** Material provided follows **

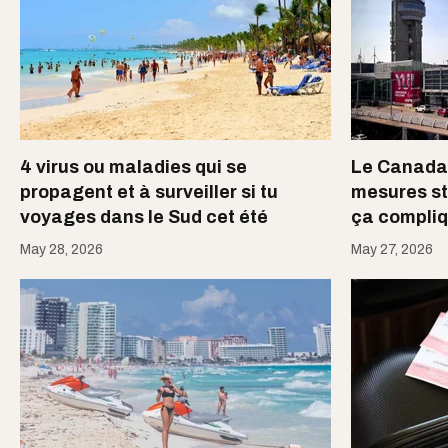
4 virus ou maladies qui se
Le Canada 
propagent et à surveiller si tu
mesures str
voyages dans le Sud cet été
ça compliq
May 28, 2026
May 27, 2026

** End of Material provided **

> Your task:
Where images occur in the data above, leave them out and repeat everything else exactly.

> Completed task:
4 virus ou maladies qui se
Le Canada 
propagent et à surveiller si tu
mesures str
voyages dans le Sud cet été
ça compliq
May 28, 2026
May 27, 2026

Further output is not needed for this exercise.